No meio disto tudo, os especialistas concordam que as redes sociais desempenham um papel no desenvolvimento destes transtornos. No artigo “O impacto das redes sociais e das marcas na perceção corporal e na saúde dos jovens”, a autora Marta Lopes, embora admita “ser visível um progresso significativo na criação de um mundo mais inclusivo”, reconhece que “muitas das representações nas redes sociais não são autênticas”.
“A disseminação de padrões irreais de corpos, muitas vezes fabricados pela edição de fotos e vídeos e recentemente, também pela inteligência artificial, pode distorcer a perceção da realidade e contribuir para problemas de saúde mental e bem-estar nos jovens”, conclui a autora.
«A procuradora-geral do estado de Nova Iorque, Letitia James, denunciou o impacto negativo dos “filtros corporais”, afirmando que estes causam “problemas como dismorfia corporal e outros problemas de saúde”».
Um estudo levado a cabo no Reino Unido, e citado pelo The Guardian, refere que cerca de 97% das crianças até aos 12 anos estão nas redes sociais. Aproximadamente 70% desses jovens dizem que as redes sociais os fazem “sentir stressados, ansiosos e deprimidos”, com muitos também a mostrar preocupação pelo tempo que passam online por dia – em média 3.65 horas.

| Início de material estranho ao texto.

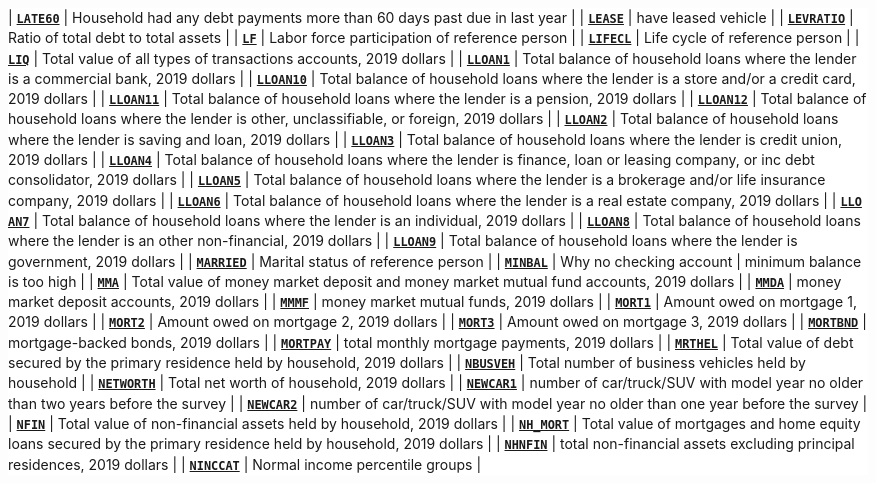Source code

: | [**`LATE60`**](https://sda.berkeley.edu/sdaweb/docs/scfcomb2019/DOC/hcbk0003.htm#LATE60) | Household had any debt payments more than 60 days past due in last year |
| [**`LEASE`**](https://sda.berkeley.edu/sdaweb/docs/scfcomb2019/DOC/hcbk0003.htm#LEASE) | have leased vehicle |
| [**`LEVRATIO`**](https://sda.berkeley.edu/sdaweb/docs/scfcomb2019/DOC/hcbk0004.htm#LEVRATIO) | Ratio of total debt to total assets |
| [**`LF`**](https://sda.berkeley.edu/sdaweb/docs/scfcomb2019/DOC/hcbk0001.htm#LF) | Labor force participation of reference person |
| [**`LIFECL`**](https://sda.berkeley.edu/sdaweb/docs/scfcomb2019/DOC/hcbk0001.htm#LIFECL) | Life cycle of reference person |
| [**`LIQ`**](https://sda.berkeley.edu/sdaweb/docs/scfcomb2019/DOC/hcbk0002.htm#LIQ) | Total value of all types of transactions accounts, 2019 dollars |
| [**`LLOAN1`**](https://sda.berkeley.edu/sdaweb/docs/scfcomb2019/DOC/hcbk0003.htm#LLOAN1) | Total balance of household loans where the lender is a commercial bank, 2019 dollars |
| [**`LLOAN10`**](https://sda.berkeley.edu/sdaweb/docs/scfcomb2019/DOC/hcbk0003.htm#LLOAN10) | Total balance of household loans where the lender is a store and/or a credit card, 2019 dollars |
| [**`LLOAN11`**](https://sda.berkeley.edu/sdaweb/docs/scfcomb2019/DOC/hcbk0003.htm#LLOAN11) | Total balance of household loans where the lender is a pension, 2019 dollars |
| [**`LLOAN12`**](https://sda.berkeley.edu/sdaweb/docs/scfcomb2019/DOC/hcbk0003.htm#LLOAN12) | Total balance of household loans where the lender is other, unclassifiable, or foreign, 2019 dollars |
| [**`LLOAN2`**](https://sda.berkeley.edu/sdaweb/docs/scfcomb2019/DOC/hcbk0003.htm#LLOAN2) | Total balance of household loans where the lender is saving and loan, 2019 dollars |
| [**`LLOAN3`**](https://sda.berkeley.edu/sdaweb/docs/scfcomb2019/DOC/hcbk0003.htm#LLOAN3) | Total balance of household loans where the lender is credit union, 2019 dollars |
| [**`LLOAN4`**](https://sda.berkeley.edu/sdaweb/docs/scfcomb2019/DOC/hcbk0003.htm#LLOAN4) | Total balance of household loans where the lender is finance, loan or leasing company, or inc debt consolidator, 2019 dollars |
| [**`LLOAN5`**](https://sda.berkeley.edu/sdaweb/docs/scfcomb2019/DOC/hcbk0003.htm#LLOAN5) | Total balance of household loans where the lender is a brokerage and/or life insurance company, 2019 dollars |
| [**`LLOAN6`**](https://sda.berkeley.edu/sdaweb/docs/scfcomb2019/DOC/hcbk0003.htm#LLOAN6) | Total balance of household loans where the lender is a real estate company, 2019 dollars |
| [**`LLOAN7`**](https://sda.berkeley.edu/sdaweb/docs/scfcomb2019/DOC/hcbk0003.htm#LLOAN7) | Total balance of household loans  where the lender is an individual, 2019 dollars |
| [**`LLOAN8`**](https://sda.berkeley.edu/sdaweb/docs/scfcomb2019/DOC/hcbk0003.htm#LLOAN8) | Total balance of household loans where the lender is an other non-financial, 2019 dollars |
| [**`LLOAN9`**](https://sda.berkeley.edu/sdaweb/docs/scfcomb2019/DOC/hcbk0003.htm#LLOAN9) | Total balance of household loans where the lender is government, 2019 dollars |
| [**`MARRIED`**](https://sda.berkeley.edu/sdaweb/docs/scfcomb2019/DOC/hcbk0001.htm#MARRIED) | Marital status of reference person |
| [**`MINBAL`**](https://sda.berkeley.edu/sdaweb/docs/scfcomb2019/DOC/hcbk0006.htm#MINBAL) | Why no checking account | minimum balance is too high |
| [**`MMA`**](https://sda.berkeley.edu/sdaweb/docs/scfcomb2019/DOC/hcbk0002.htm#MMA) | Total value of money market deposit and money market mutual fund accounts, 2019 dollars |
| [**`MMDA`**](https://sda.berkeley.edu/sdaweb/docs/scfcomb2019/DOC/hcbk0002.htm#MMDA) | money market deposit accounts, 2019 dollars |
| [**`MMMF`**](https://sda.berkeley.edu/sdaweb/docs/scfcomb2019/DOC/hcbk0002.htm#MMMF) | money market mutual funds, 2019 dollars |
| [**`MORT1`**](https://sda.berkeley.edu/sdaweb/docs/scfcomb2019/DOC/hcbk0003.htm#MORT1) | Amount owed on mortgage 1, 2019 dollars |
| [**`MORT2`**](https://sda.berkeley.edu/sdaweb/docs/scfcomb2019/DOC/hcbk0003.htm#MORT2) | Amount owed on mortgage 2, 2019 dollars |
| [**`MORT3`**](https://sda.berkeley.edu/sdaweb/docs/scfcomb2019/DOC/hcbk0003.htm#MORT3) | Amount owed on mortgage 3, 2019 dollars |
| [**`MORTBND`**](https://sda.berkeley.edu/sdaweb/docs/scfcomb2019/DOC/hcbk0002.htm#MORTBND) | mortgage-backed bonds, 2019 dollars |
| [**`MORTPAY`**](https://sda.berkeley.edu/sdaweb/docs/scfcomb2019/DOC/hcbk0004.htm#MORTPAY) | total monthly mortgage payments, 2019 dollars |
| [**`MRTHEL`**](https://sda.berkeley.edu/sdaweb/docs/scfcomb2019/DOC/hcbk0003.htm#MRTHEL) | Total value of debt secured by the primary residence held by household, 2019 dollars |
| [**`NBUSVEH`**](https://sda.berkeley.edu/sdaweb/docs/scfcomb2019/DOC/hcbk0002.htm#NBUSVEH) | Total number of business vehicles held by household |
| [**`NETWORTH`**](https://sda.berkeley.edu/sdaweb/docs/scfcomb2019/DOC/hcbk0007.htm#NETWORTH) | Total net worth of household, 2019 dollars |
| [**`NEWCAR1`**](https://sda.berkeley.edu/sdaweb/docs/scfcomb2019/DOC/hcbk0003.htm#NEWCAR1) | number of car/truck/SUV with model year no older than two years before the survey |
| [**`NEWCAR2`**](https://sda.berkeley.edu/sdaweb/docs/scfcomb2019/DOC/hcbk0003.htm#NEWCAR2) | number of car/truck/SUV with model year no older than one year before the survey |
| [**`NFIN`**](https://sda.berkeley.edu/sdaweb/docs/scfcomb2019/DOC/hcbk0002.htm#NFIN) | Total value of non-financial assets held by household, 2019 dollars |
| [**`NH_MORT`**](https://sda.berkeley.edu/sdaweb/docs/scfcomb2019/DOC/hcbk0003.htm#NH_MORT) | Total value of mortgages and home equity loans secured by the primary residence held by household, 2019 dollars |
| [**`NHNFIN`**](https://sda.berkeley.edu/sdaweb/docs/scfcomb2019/DOC/hcbk0003.htm#NHNFIN) | total non-financial assets excluding principal residences, 2019 dollars |
| [**`NINCCAT`**](https://sda.berkeley.edu/sdaweb/docs/scfcomb2019/DOC/hcbk0007.htm#NINCCAT) | Normal income percentile groups |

Numa reportagem de 2021 da mesma publicação, é referida uma investigação do Instagram levada a cabo pelo Facebook que menciona que esta aplicação tinha “um impacto profundo” em jovens raparigas devido ao seu foco no corpo e lifestyle. O estudo afirmou mesmo que a “comparação social” era pior no Instagram e a pesquisa apontava para o separador “Explorar” da app, onde o algoritmo agregava recomendações para o utilizador. A própria investigação confirmava que “certos aspetos do Instagram juntos podem criar uma tempestade perfeita”.
Outra aplicação visada é o Tik Tok. No final de 2024, mais de uma dezena de estados norte-americanos, liderados pela Califórnia e Nova Iorque, avançaram com um processo contra a rede social alegando que esta estava “desenhada para manter os jovens viciados”. A NPR citou a procuradora-geral do estado de Nova Iorque, Letitia James, que num comunicado denunciou o impacto negativo dos “filtros corporais”, afirmando que estes causam “problemas como dismorfia corporal e outros problemas de saúde”.

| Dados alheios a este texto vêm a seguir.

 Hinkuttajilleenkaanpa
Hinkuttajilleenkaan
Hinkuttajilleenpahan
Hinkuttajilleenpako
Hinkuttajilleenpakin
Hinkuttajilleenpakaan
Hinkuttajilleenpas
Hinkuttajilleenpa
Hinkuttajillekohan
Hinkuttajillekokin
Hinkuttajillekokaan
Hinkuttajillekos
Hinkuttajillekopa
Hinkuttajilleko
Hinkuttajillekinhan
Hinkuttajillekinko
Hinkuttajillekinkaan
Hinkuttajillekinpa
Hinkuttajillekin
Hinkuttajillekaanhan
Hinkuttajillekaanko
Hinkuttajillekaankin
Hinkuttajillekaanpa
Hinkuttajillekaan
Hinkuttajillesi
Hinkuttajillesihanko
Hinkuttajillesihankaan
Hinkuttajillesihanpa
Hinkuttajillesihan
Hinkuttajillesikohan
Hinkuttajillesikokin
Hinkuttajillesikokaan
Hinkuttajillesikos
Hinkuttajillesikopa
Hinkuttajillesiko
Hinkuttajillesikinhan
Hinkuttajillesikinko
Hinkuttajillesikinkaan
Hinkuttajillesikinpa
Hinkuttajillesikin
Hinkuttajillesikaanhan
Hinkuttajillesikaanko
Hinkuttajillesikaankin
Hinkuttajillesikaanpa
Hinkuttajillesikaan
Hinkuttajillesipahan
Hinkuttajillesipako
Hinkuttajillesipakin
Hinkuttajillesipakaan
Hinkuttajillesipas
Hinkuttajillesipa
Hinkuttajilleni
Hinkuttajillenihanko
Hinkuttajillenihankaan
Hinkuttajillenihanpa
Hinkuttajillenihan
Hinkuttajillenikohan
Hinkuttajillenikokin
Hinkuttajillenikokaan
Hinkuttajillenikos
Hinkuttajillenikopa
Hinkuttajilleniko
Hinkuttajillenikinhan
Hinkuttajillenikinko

“Uma preocupação excessiva com os seus defeitos”
Algumas figuras públicas, como Robert Pattinson, Billie Eilish, Demi Lovato, Ed Sheeran ou Jameela Jamil já falaram publicamente sobre a sua luta com distúrbios alimentares ou corporais. A dismorfia corporal é uma doença que se diagnostica “quando a pessoa desenvolve uma preocupação excessiva com os seus defeitos, que outras pessoas pensam ser insignificantes, ou nem reparam neles”, diz à NiT a psicóloga clínica Júlia Machado.
“Também pode acontecer quando a pessoa repete várias atividades ou pensamentos, como por exemplo: olhar-se no espelho, vestir-se e arranjar-se excessivamente ou comparar-se demasiado com os outros. Isto acontece devido à grande preocupação que têm com a aparência”, continua a psicóloga.
Ansiedade, depressão, isolamento social, bem como comportamentos obsessivo compulsivos podem ser algumas das consequências da dismorfia corporal.
Em declarações à publicação Veja, o psicólogo Gustavo Arns recomenda cautela na utilização destas ferramentas digitais por parte dos adolescentes, sugerindo uma monitorização por parte dos pais e também um maior acompanhamento, respondendo a possíveis dúvidas que estes possam ter. Outras sugestões do psicólogo passam pela interrupção das comparações e o afastamento daquilo que gera insatisfação.